Raymond Duchamp-Villon
L’artiste s'attache à rendre la densité des formes géométriques (Portrait de Baudelaire, 1911), puis le dynamisme, la suggestion de mouvement que présupposent les formes spirales ou hélicoïdales, et la discontinuité des masses (le Cheval, 1914).
Henri Laurens
Laurens rejoint le mouvement en 1911. Constructions de bois, de pierre et de métal, reliefs polychromes illustrent son style un peu archaïsant, qui s'orientera plus tard vers des formes curvilignes.
Jacques Lipchitz
Lipchitz adopte à partir de 1915 la réduction des apparences à des schémas géométriques.
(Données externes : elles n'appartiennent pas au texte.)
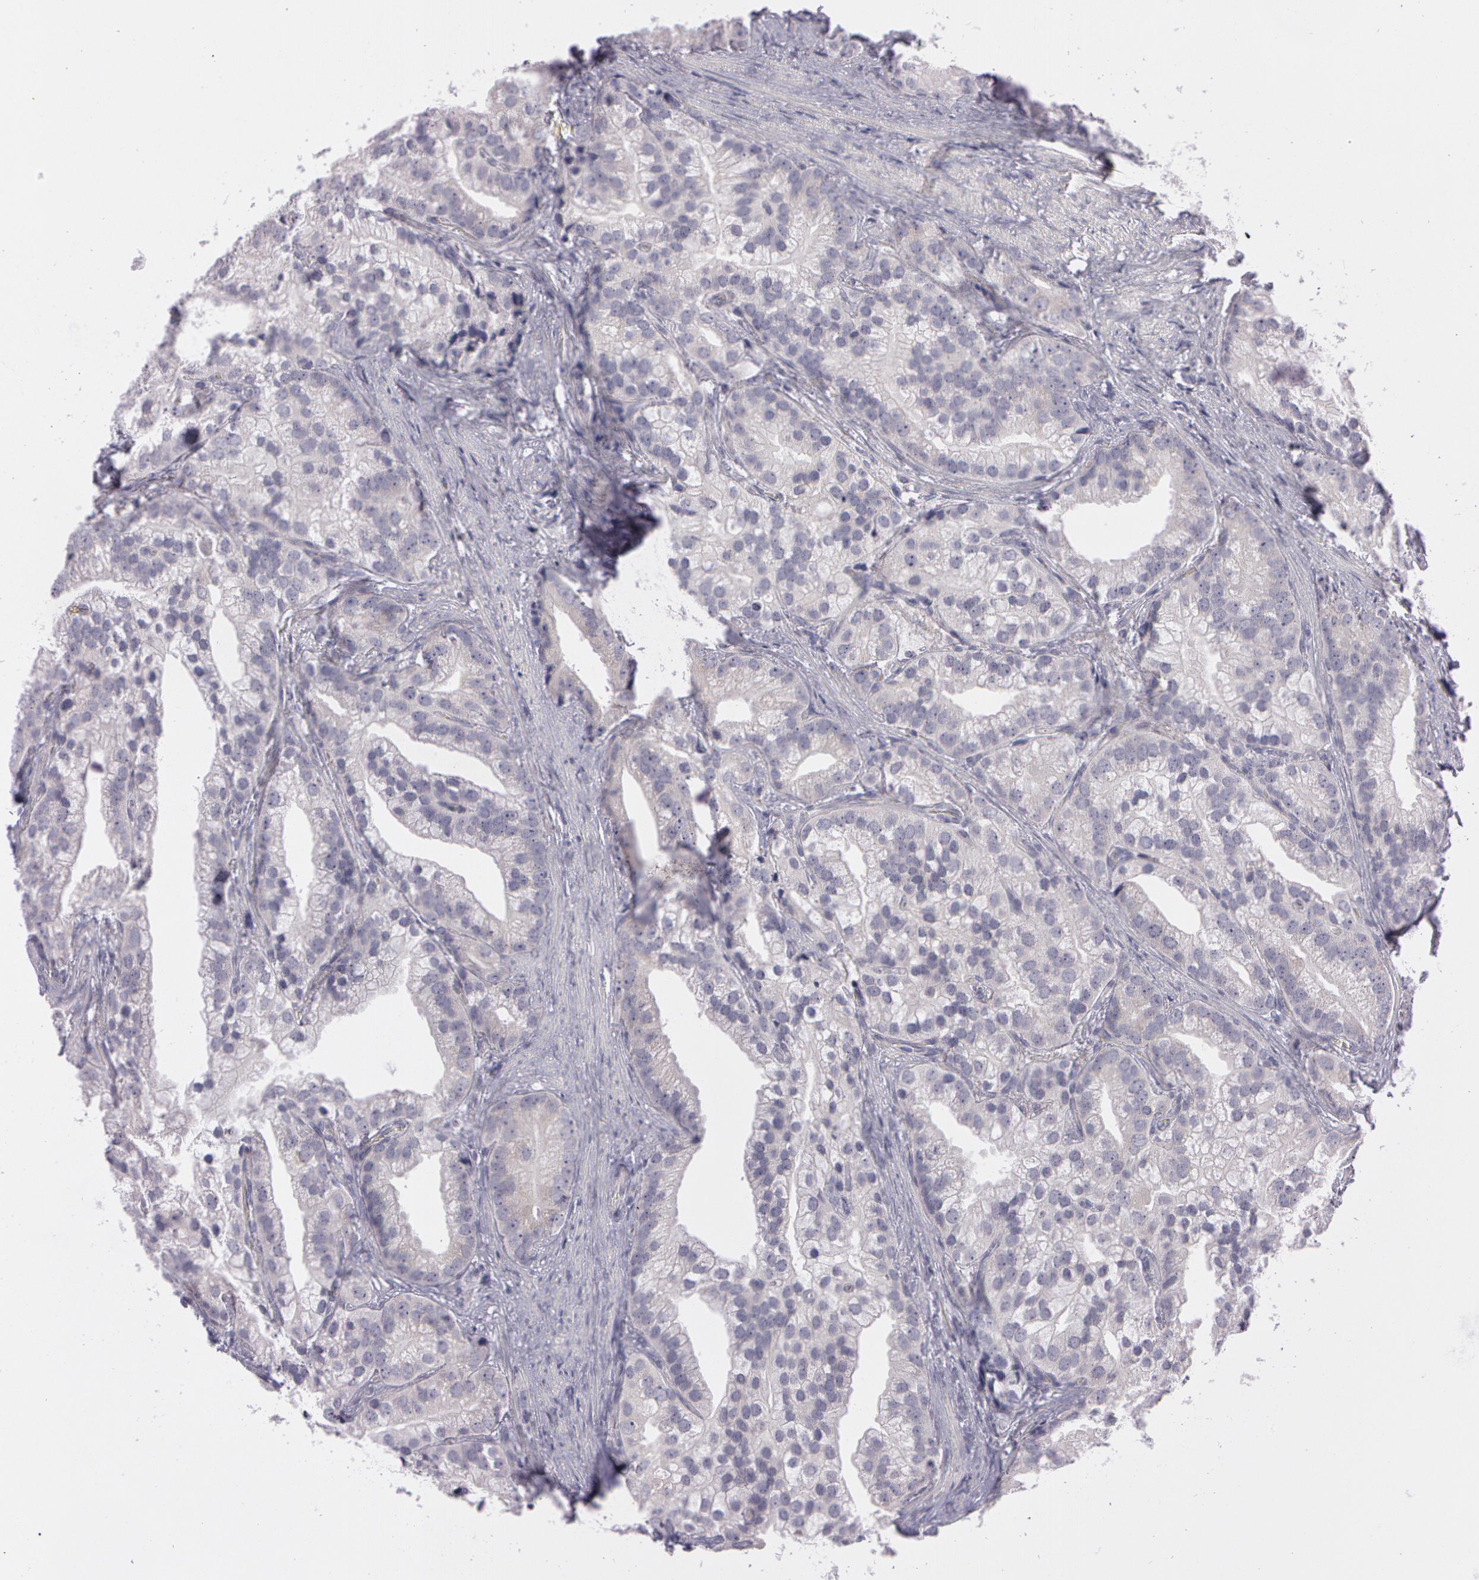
{"staining": {"intensity": "weak", "quantity": "<25%", "location": "cytoplasmic/membranous"}, "tissue": "prostate cancer", "cell_type": "Tumor cells", "image_type": "cancer", "snomed": [{"axis": "morphology", "description": "Adenocarcinoma, Low grade"}, {"axis": "topography", "description": "Prostate"}], "caption": "IHC of human prostate adenocarcinoma (low-grade) shows no staining in tumor cells.", "gene": "MXRA5", "patient": {"sex": "male", "age": 71}}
Il compose des architectures austères (l'Homme à la guitare, 1918) et ne revient qu'à partir de 1925 à des formes plus sinueuses.
Ossip Zadkine
Zadkine est l'un de ceux qui adhèrent le plus nettement au cubisme. Il utilise les emboîtages de volumes, le style monolithique, la polychromie. La suite de son œuvre, par sa stabilité et ses déformations volontaires, à valeur expressionniste, répond bien à l'idéal de sa jeunesse.
Conclusion
Certains artistes attachent une importance particulière aux propriétés plastiques du métal que Picasso a mises en évidence. Il s'agit de Pablo Gargallo (1881-1934) et de Julio González (1876-1942), pour lesquels la sculpture devient une formulation capricieuse de l'espace à travers des plans irréguliers, des tubulures, des pointes, des festons.
Beaucoup moins cohérente que la peinture, la sculpture cubiste, par ailleurs, porte en elle les germes essentiels que développera l'abstraction.